Ringkasan Berita
- Puing pesawat ditemukan di lereng Gunung Bulusaraung pada Minggu (18/1/2026) melalui pantauan udara.
- Latar Belakang Pesawat Pesawat ATR 42-500 tersebut diketahui hilang kontak pada Sabtu (17/1/2026) saat melakukan pene…
- Pesawat ini disewa oleh Kementerian Kelautan dan Perikanan (KKP) untuk keperluan Air Surveillance atau pemantauan jal…
Topikseru.com, Maros  — Tim SAR gabungan menemukan bagian badan dan ekor pesawat ATR 42-500 milik Indonesia Air Transport (IAT) yang sebelumnya dilaporkan hilang kontak di wilayah Maros, Sulawesi Selatan.
Puing pesawat ditemukan di lereng Gunung Bulusaraung pada Minggu (18/1/2026) melalui pantauan udara.
Hingga temuan tersebut, belum ditemukan tanda-tanda keberadaan korban di lokasi puing pesawat. Proses pencarian dan evakuasi masih terus dilakukan oleh tim SAR gabungan.
Penemuan badan dan ekor pesawat ini dikonfirmasi setelah tim melakukan penyisiran udara di kawasan hutan hujan Gunung Bulusaraung.
Dari pantauan tersebut, bagian ekor pesawat terlihat tersangkut di antara pepohonan lebat, sementara puing badan dan jendela pesawat ditemukan di area lain di sisi selatan gunung.
Rekaman video penemuan puing pesawat dari udara juga sempat beredar luas di media sosial. Namun, pihak berwenang mengimbau masyarakat untuk menunggu informasi resmi dari otoritas terkait guna menghindari spekulasi.

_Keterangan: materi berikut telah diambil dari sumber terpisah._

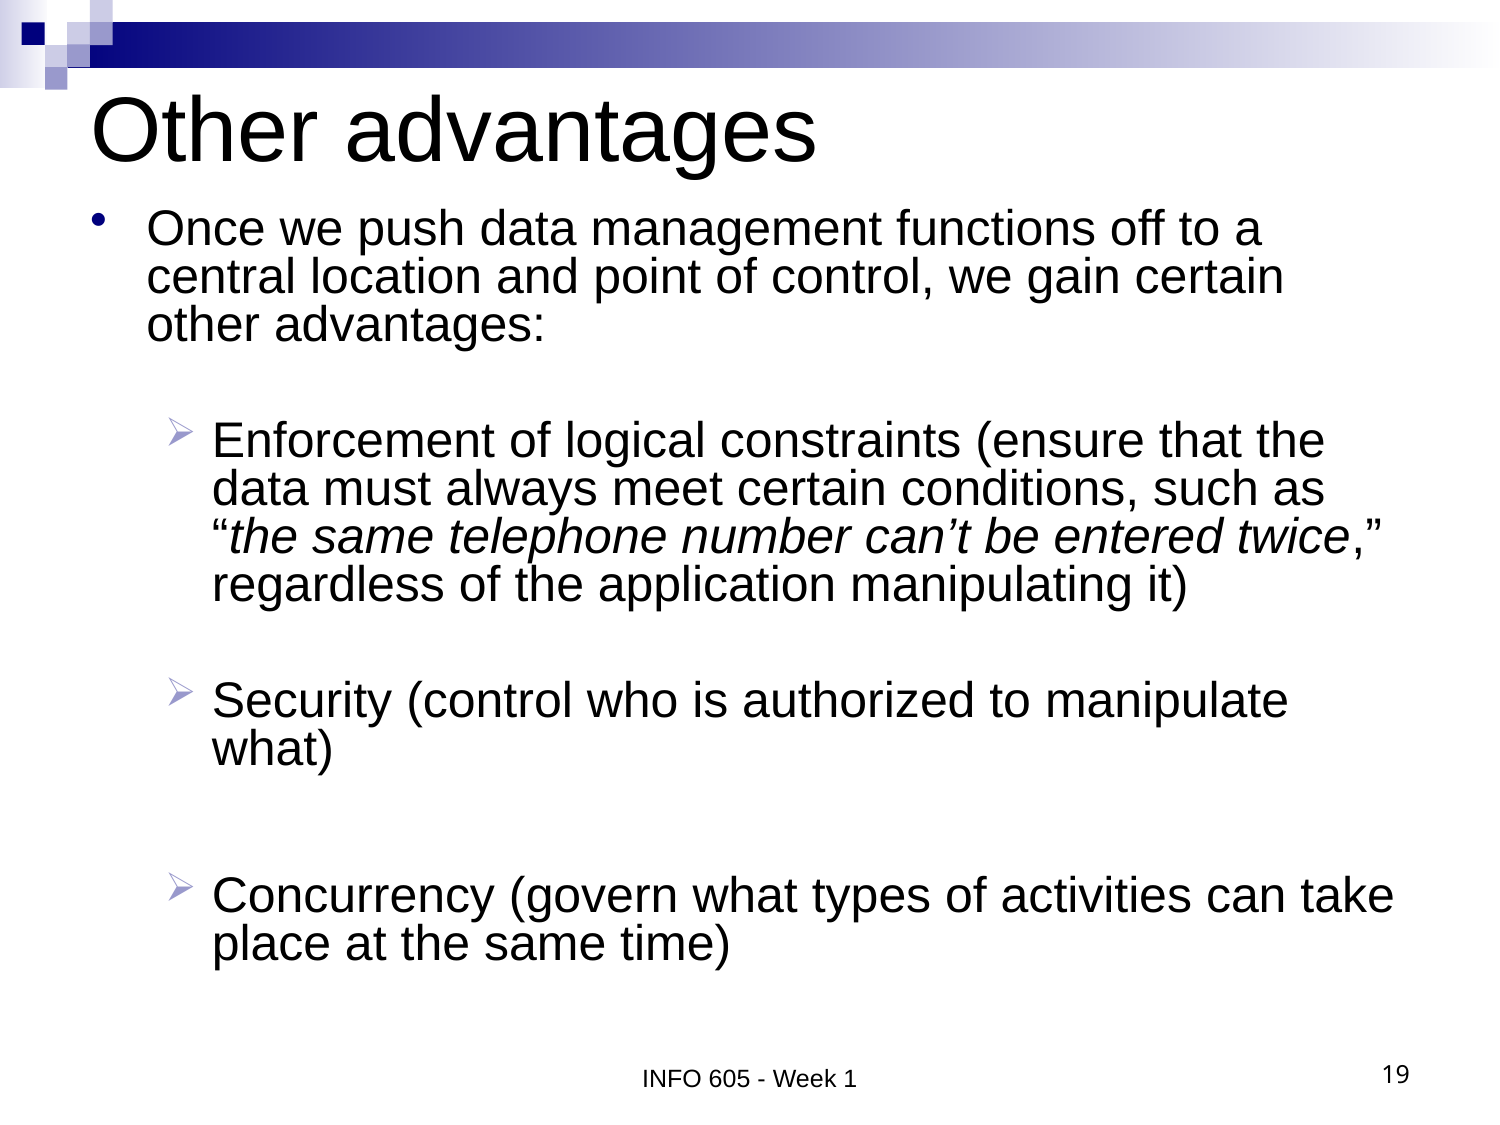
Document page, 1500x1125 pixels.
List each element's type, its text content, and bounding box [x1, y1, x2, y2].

list Once we push data management functions off to a central location and point of control, we gain certain other advantages: Enforcement of logical constraints (ensure that the data must always meet certain conditions, such as “the same telephone number can’t be entered twice,” regardless of the application manipulating it) Security (control who is authorized to manipulate what) Concurrency (govern what types of activities can take place at the same time) [75, 200, 1425, 1025]
slide_number 19 [1074, 1024, 1426, 1101]
footer INFO 605 - Week 1 [512, 1025, 988, 1101]
title Other advantages [75, 75, 1425, 175]
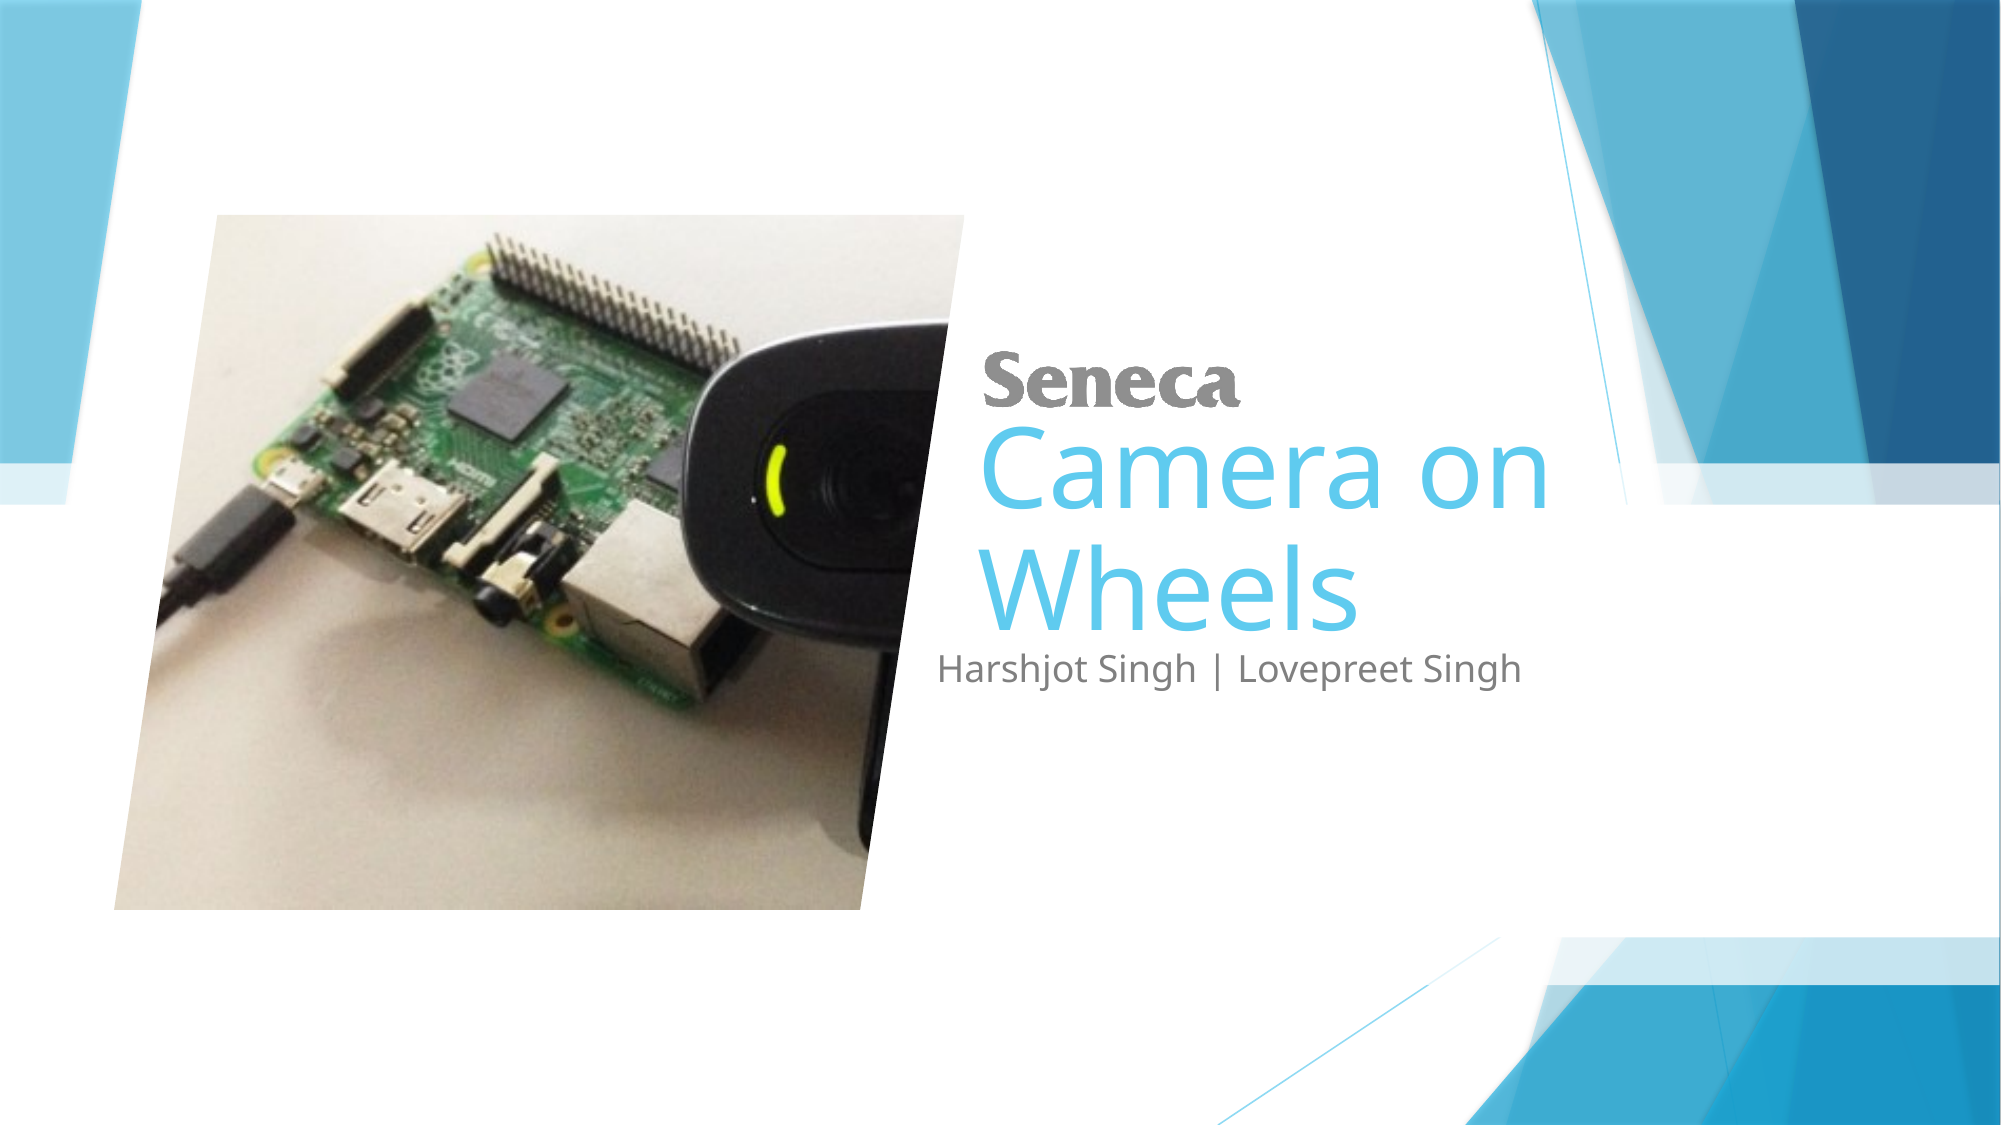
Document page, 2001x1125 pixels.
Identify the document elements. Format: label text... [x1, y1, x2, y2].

subtitle Harshjot Singh | Lovepreet Singh [969, 637, 1539, 818]
title Camera on Wheels [969, 392, 1602, 663]
picture [113, 214, 1261, 911]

Operasi SAR Masih Berlangsung
Tim SAR gabungan saat ini terus berupaya memastikan kondisi lokasi, mengingat medan di lereng Gunung Bulusaraung dikenal terjal dan sulit dijangkau.
Personel SAR dilengkapi peralatan evakuasi dan pemantauan udara untuk mempercepat proses pencarian lanjutan.
Hingga berita ini diturunkan, fokus utama operasi adalah memastikan kemungkinan keberadaan korban serta mengamankan puing pesawat di lokasi temuan.
Latar Belakang Pesawat
Pesawat ATR 42-500 tersebut diketahui hilang kontak pada Sabtu (17/1/2026) saat melakukan penerbangan rute Yogyakarta–Makassar.
Pesawat ini disewa oleh Kementerian Kelautan dan Perikanan (KKP) untuk keperluan Air Surveillance atau pemantauan jalur udara.
Dalam penerbangan tersebut, pesawat mengangkut 11 orang, terdiri dari delapan kru pesawat dan tiga penumpang yang merupakan pegawai KKP.
Pihak berwenang menyatakan informasi resmi terkait identitas penumpang, kondisi pesawat, dan perkembangan operasi SAR akan disampaikan secara bertahap sesuai hasil di lapangan.
Operasi pencarian dan penyelamatan masih berlangsung.